Mieux comprendre les écoulements multiphasiques
À travers des stages, des post-doctorats et des thèses CIFRE – dont sept sont déjà en cours –, le laboratoire commun ICMF2E aborde les problématiques liées aux écoulements multiphasiques, c’est-à-dire relatifs à des fluides comprenant plusieurs phases distinctes. Plus précisément, ses axes de recherche physiques se concentrent sur trois domaines particuliers :
- Écoulements liquide-gaz
- Écoulements en présence de particules, dont les dimensions peuvent aller de l’ordre de quelques dizaines de micromètres à la taille de rochers dans des digues
- Écoulements multiphasiques réactifs, c’est-à-dire au sein desquels les phases peuvent réagir entre elles
« À la R&D d’EDF, nous intervenons à la fois en recherche et en support de l’ingénierie, afin de répondre aux problématiques actuelles des sites de production, et pour préparer l’avenir », souligne William Benguigui. « Or, les questions d’écoulements multiphasiques, sur lesquelles l’IMFT possède une expertise reconnue, se retrouvent dans la plupart de nos parcs de production : nucléaire, hydraulique et éolien en mer. » Ainsi, l’objectif du laboratoire commun est d’approfondir la compréhension de ces phénomènes, grâce à une approche mêlant simulations numériques et expérimentations, deux volets s’alimentant mutuellement.
Ces connaissances scientifiques supplémentaires viendront notamment enrichir neptune_cfd, outil phare d’EDF dédié à la modélisation et à la simulation des écoulements diphasiques. « Il permet de prédire l’écoulement d’un mélange liquide-gaz, liquide-particules ou gaz-particules », précise William Benguigui. « Historiquement, il a été surtout pensé en vue de répondre à des problématiques nucléaires, principalement pour des études de sûreté, mais il est désormais aussi utilisé dans le cadre d’applications hydrauliques et de génie maritime. » Mis au point au sein de la R&D d’EDF (en partenariat avec le CEA, Framatome, et l’IRSN), neptune_cfd bénéficie, depuis 2008, de la contribution de l’IMFT quant à son développement, à ses tests et à sa validation. Une démarche qui sera renforcée par les expérimentations menées par les équipes d’ICMF2E et qui profitera des résultats d’un autre axe de recherche du laboratoire commun, consacré au calcul haute performance et au traitement massif des données.
Contribuer à la transmission du savoir et à la communauté scientifique
En outre, afin de préparer au mieux les futures générations aux enjeux liés à l’énergie et à l’environnement, les deux partenaires ont souhaité ajouter un volet d’enseignement à l’ICMF2E. « Aujourd’hui, l’INP-ENSEEIHT propose des cours sur neptune_cfd, dispensés par des enseignants-chercheurs de l’IMFT : pourquoi ne pas les enrichir via l’intervention de collaborateurs d’EDF ? », projette Éric Climent. « Et la R&D d’EDF continuera de proposer des projets à nos élèves ingénieurs, dans le cadre de leur formation ou de stages. »
Enfin, grâce à la création de ce laboratoire commun, EDF et l’IMFT entendent donner davantage de visibilité à leurs activités de recherche conjointes.

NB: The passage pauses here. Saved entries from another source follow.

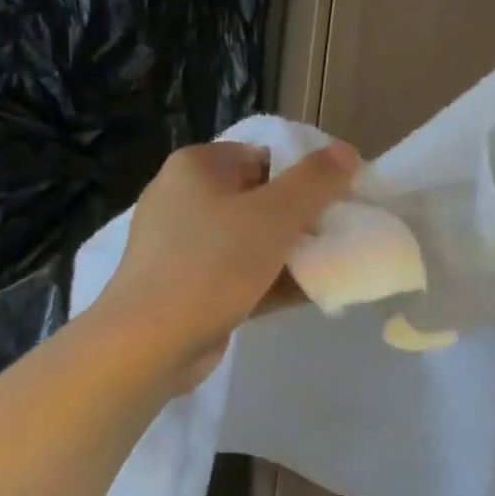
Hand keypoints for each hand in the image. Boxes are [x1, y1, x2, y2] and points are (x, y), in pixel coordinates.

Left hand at [101, 139, 359, 389]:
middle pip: (260, 199)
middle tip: (338, 236)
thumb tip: (347, 151)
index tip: (339, 201)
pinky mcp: (187, 285)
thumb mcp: (274, 216)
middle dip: (302, 219)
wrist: (147, 344)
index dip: (306, 176)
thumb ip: (316, 181)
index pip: (264, 157)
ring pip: (251, 240)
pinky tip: (311, 293)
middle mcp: (184, 198)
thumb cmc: (212, 265)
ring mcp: (183, 245)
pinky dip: (270, 280)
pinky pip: (238, 273)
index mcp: (198, 167)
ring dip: (291, 254)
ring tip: (333, 266)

Un objectif qui sera notamment appuyé en mai prochain, par la tenue à Toulouse de l’ICMF 2025, conférence internationale de référence sur les écoulements multiphasiques. Pour cette douzième édition, l’organisation a été confiée à l’IMFT – sous la coordination d’Éric Climent –, une responsabilité à laquelle le laboratoire a choisi d’associer EDF, une première pour l’entreprise française.